The IEA mandates countries hold a stock in reserve “equivalent to 90 days of net imports” and Australia is the only developed oil-importing country without government-controlled stocks of crude oil or refined petroleum products.

  • “Australia is in a much worse position than when the Coalition came to power in 2013. There are now zero Australian-crewed tankers supplying fuel to our nation and just four refineries,” Crumlin said.
  • “This means we now import well over 90 per cent of our fuel and that will be 100 per cent before we know it unless government policy changes the direction of the industry.
  • “Australians would expect our Government to have a better plan and this would involve more refining here and Australian-crewed ships to carry it around the coast.
  • “This isn’t only a matter of fuel security but also national security. Unlike Australian seafarers, foreign crews have no background checks yet they are carrying petroleum products, ammonium nitrate and LNG around the Australian coast.”


Crumlin said a number of inquiries and reports in recent years have touched on the important issue of fuel security, including the MUA’s report titled ‘Australia’s Fuel Security – Running on Empty’ in December last year, written by shipping expert John Francis.

The ‘Running on Empty’ report found that Australia now relies on the equivalent of almost 60 full-time fuel import tankers to keep us supplied with petrol, diesel and jet fuel, which is now all carried on the international spot market, mainly from Korea, Singapore and Japan.

  • “The report found Australia’s reliance on foreign flagged tankers removes any opportunity for the Commonwealth to be able to requisition national flag tankers if necessary to secure minimum import or coastal distribution requirements following major economic or geopolitical disruptions,” Crumlin said.
  • “The cost of addressing this risk is comparatively low: even carrying Australia’s entire import volume on a fleet of Australian tankers would cost less than one extra cent per litre.
  • “The Australian government needs to support as a matter of urgency a number of Australian tankers as part of a national strategic fleet to ensure that some level of supplies can be maintained in the event of a crisis.”
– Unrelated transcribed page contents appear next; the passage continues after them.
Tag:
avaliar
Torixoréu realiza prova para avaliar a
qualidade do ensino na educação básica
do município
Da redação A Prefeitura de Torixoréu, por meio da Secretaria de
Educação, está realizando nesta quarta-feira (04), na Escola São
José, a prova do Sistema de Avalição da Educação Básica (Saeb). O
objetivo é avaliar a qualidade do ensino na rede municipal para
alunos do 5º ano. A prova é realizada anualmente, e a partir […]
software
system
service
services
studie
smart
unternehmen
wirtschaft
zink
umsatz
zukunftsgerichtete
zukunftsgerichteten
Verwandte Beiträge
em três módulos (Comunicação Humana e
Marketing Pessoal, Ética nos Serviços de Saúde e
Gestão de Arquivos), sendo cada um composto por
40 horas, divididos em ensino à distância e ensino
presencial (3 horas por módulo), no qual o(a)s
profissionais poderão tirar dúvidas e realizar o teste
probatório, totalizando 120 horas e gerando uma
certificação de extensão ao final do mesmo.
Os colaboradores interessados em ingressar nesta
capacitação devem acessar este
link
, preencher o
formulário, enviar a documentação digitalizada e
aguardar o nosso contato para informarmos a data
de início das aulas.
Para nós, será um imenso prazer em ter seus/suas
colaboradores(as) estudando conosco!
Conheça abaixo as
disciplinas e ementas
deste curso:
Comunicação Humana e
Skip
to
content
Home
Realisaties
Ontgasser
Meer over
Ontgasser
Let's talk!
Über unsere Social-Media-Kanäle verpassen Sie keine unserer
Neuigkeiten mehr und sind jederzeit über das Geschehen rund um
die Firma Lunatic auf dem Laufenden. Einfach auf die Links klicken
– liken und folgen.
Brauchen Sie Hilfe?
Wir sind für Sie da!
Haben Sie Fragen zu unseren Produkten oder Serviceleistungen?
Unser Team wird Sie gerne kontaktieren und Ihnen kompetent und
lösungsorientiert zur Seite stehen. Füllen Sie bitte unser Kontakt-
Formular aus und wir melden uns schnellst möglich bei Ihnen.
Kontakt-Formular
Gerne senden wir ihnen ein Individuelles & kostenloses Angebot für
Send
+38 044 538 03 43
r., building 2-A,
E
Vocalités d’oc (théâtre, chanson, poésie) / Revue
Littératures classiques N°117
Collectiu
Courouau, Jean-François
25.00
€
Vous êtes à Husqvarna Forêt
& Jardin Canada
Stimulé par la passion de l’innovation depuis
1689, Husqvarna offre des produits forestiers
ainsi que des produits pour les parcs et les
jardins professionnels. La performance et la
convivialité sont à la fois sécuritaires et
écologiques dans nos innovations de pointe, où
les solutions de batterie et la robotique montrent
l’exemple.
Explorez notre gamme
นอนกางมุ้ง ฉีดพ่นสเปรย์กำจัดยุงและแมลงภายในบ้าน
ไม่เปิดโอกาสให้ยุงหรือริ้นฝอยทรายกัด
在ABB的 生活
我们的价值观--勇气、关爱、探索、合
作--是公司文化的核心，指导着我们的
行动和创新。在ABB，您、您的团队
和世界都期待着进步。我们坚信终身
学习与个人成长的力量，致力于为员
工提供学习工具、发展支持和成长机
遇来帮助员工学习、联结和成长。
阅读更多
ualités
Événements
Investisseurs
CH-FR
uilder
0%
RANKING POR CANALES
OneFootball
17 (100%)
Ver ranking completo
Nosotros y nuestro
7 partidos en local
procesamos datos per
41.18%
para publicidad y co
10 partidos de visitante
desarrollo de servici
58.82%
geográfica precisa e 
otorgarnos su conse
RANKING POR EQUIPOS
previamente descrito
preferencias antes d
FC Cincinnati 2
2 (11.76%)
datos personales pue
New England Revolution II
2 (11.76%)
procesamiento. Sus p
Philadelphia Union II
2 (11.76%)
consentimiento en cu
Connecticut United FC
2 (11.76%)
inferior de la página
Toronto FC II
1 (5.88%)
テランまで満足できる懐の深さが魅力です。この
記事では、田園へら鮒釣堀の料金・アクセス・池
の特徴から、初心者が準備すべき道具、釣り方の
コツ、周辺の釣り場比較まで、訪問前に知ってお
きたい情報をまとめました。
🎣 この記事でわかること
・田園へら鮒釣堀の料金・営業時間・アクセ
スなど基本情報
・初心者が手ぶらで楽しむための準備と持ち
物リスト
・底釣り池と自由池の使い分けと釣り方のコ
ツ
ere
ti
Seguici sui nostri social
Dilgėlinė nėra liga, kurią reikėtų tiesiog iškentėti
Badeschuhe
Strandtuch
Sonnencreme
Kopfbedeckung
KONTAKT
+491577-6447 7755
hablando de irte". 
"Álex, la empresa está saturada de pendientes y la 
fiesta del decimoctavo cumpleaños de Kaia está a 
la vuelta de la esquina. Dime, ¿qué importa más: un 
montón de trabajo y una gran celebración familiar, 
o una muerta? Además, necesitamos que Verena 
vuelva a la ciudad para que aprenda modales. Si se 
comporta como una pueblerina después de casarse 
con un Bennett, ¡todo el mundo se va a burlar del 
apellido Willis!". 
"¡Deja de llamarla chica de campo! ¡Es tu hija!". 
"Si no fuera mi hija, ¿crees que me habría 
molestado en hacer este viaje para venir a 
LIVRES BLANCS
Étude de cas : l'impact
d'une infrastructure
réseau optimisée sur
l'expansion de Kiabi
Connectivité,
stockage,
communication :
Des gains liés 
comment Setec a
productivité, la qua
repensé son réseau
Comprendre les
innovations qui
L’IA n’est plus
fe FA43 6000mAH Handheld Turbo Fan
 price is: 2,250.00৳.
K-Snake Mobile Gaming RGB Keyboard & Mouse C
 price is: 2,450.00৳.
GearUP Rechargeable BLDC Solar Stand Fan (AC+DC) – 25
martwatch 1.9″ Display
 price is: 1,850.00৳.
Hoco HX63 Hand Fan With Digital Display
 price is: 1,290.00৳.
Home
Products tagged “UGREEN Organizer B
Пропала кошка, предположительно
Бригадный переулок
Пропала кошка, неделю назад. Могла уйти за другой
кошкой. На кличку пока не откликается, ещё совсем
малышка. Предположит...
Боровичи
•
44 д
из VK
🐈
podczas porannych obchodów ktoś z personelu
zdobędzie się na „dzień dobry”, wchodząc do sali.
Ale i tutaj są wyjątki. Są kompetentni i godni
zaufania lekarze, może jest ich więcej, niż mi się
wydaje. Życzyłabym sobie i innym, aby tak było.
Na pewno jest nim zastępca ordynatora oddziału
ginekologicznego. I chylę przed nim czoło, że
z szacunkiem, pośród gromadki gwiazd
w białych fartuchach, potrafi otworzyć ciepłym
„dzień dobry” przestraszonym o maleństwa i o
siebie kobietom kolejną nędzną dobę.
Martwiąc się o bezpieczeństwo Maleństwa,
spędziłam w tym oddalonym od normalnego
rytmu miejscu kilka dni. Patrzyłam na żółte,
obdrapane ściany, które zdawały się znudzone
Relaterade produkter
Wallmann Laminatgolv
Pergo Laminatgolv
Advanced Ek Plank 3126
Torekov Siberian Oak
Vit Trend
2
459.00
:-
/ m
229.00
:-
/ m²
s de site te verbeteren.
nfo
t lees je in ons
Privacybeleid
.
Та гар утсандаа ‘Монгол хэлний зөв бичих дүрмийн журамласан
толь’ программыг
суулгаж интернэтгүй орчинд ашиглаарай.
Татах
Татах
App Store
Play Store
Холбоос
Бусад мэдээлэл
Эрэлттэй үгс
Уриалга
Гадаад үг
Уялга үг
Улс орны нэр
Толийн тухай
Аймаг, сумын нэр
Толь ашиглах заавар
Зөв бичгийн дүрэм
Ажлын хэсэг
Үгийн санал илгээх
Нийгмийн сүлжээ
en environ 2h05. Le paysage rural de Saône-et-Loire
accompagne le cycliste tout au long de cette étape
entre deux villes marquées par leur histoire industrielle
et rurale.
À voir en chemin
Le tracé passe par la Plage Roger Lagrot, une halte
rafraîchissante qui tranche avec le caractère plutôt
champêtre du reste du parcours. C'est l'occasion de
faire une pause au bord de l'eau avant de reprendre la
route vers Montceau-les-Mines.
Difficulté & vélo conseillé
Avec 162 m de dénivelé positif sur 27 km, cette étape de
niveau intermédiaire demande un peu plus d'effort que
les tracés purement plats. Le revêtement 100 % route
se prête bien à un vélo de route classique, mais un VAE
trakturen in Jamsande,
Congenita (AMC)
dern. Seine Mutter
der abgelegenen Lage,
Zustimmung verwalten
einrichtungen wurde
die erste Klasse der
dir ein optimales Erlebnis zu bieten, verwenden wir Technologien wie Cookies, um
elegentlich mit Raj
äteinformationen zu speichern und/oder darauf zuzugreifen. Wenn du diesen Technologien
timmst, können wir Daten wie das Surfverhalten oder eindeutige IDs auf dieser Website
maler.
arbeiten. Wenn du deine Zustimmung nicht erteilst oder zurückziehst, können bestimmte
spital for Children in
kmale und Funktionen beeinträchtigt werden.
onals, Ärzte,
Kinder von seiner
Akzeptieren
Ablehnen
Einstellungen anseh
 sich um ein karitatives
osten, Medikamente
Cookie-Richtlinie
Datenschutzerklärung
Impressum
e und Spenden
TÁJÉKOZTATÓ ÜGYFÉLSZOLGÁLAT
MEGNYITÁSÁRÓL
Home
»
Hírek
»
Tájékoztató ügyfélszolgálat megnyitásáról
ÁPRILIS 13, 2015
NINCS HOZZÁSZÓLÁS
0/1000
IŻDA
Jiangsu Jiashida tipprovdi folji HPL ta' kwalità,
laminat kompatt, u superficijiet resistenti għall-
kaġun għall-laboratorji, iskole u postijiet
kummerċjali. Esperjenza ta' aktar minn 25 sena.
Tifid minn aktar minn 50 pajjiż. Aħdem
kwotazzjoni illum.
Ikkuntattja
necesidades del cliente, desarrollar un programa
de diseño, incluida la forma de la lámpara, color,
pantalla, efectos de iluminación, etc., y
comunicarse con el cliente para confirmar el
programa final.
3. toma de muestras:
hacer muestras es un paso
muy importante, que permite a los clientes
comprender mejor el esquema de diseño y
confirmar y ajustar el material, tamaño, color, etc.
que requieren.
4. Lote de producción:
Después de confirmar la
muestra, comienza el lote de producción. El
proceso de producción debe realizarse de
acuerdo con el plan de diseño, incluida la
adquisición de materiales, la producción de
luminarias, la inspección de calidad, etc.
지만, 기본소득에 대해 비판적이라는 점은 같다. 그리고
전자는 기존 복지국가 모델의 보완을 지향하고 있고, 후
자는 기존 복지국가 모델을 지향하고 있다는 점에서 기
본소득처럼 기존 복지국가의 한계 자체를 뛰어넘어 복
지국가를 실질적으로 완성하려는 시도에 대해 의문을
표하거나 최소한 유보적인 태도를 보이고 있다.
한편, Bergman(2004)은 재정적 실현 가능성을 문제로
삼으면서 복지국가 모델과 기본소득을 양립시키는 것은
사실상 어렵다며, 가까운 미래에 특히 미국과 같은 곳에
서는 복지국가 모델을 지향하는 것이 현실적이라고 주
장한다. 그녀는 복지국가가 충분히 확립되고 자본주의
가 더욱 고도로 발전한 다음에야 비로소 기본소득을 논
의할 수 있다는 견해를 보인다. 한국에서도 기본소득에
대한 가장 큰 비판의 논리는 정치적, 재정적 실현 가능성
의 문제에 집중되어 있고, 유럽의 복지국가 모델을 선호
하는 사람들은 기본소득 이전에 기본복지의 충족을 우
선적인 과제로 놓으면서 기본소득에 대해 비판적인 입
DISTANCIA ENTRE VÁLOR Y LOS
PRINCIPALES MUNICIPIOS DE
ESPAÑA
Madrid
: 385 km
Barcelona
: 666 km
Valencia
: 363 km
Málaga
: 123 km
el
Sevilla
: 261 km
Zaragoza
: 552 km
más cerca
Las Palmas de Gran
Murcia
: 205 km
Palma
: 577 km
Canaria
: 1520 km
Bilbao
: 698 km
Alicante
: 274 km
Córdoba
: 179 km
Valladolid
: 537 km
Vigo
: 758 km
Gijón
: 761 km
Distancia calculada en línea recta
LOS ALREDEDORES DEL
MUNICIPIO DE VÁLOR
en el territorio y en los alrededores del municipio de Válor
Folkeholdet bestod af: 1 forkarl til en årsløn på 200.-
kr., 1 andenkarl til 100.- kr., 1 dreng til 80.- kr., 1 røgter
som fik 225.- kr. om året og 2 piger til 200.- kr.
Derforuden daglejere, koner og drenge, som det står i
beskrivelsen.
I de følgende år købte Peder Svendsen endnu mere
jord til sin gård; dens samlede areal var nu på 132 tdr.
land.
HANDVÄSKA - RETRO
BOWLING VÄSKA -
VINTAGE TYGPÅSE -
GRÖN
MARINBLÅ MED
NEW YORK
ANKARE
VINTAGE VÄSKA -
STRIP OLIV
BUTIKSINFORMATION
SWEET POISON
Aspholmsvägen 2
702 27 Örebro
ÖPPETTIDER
Crumlin said Flag of Convenience shipping remains one of the world’s great tax avoidance scams, with ships exploiting cheap foreign labour and registering in dodgy jurisdictions such as Liberia, Mongolia and the Cayman Islands.

“Australian truck drivers aren’t forced to compete with $2 an hour workers on our nation’s roads, so why should our seafarers? And if the Coalition had any principles, why are cabotage provisions fine for aviation but not for shipping?” Crumlin said.

Qantas’ submission to last year’s the Senate red tape committee warned overseas carriers should not be allowed to operate on domestic routes in Australia as any changes would have substantial economic,  employment and operational risks.

"Put simply, this would be a disastrous trade negotiation strategy and deny Australian airlines a clear measure of certainty around which they can base long-term investment planning," it said.

Qantas also warned of safety risks flowing from airlines "operating in lower-cost safety regimes with different standards" and potential job losses.

  • “Australia should be tightening cabotage rules as it would protect local jobs, provide long term investment certainty and lower administrative and regulatory costs because Australian seafarers working in their own country do not require foreign visas,” Crumlin said.
  • “But it’s a simple case of double standards for unions the Government doesn’t like. The Trade Union Royal Commission along with the aggressive ongoing attacks from the ABCC and ROC are a timely reminder to working men and women in Australia that the Coalition doesn’t care for them,” Crumlin said.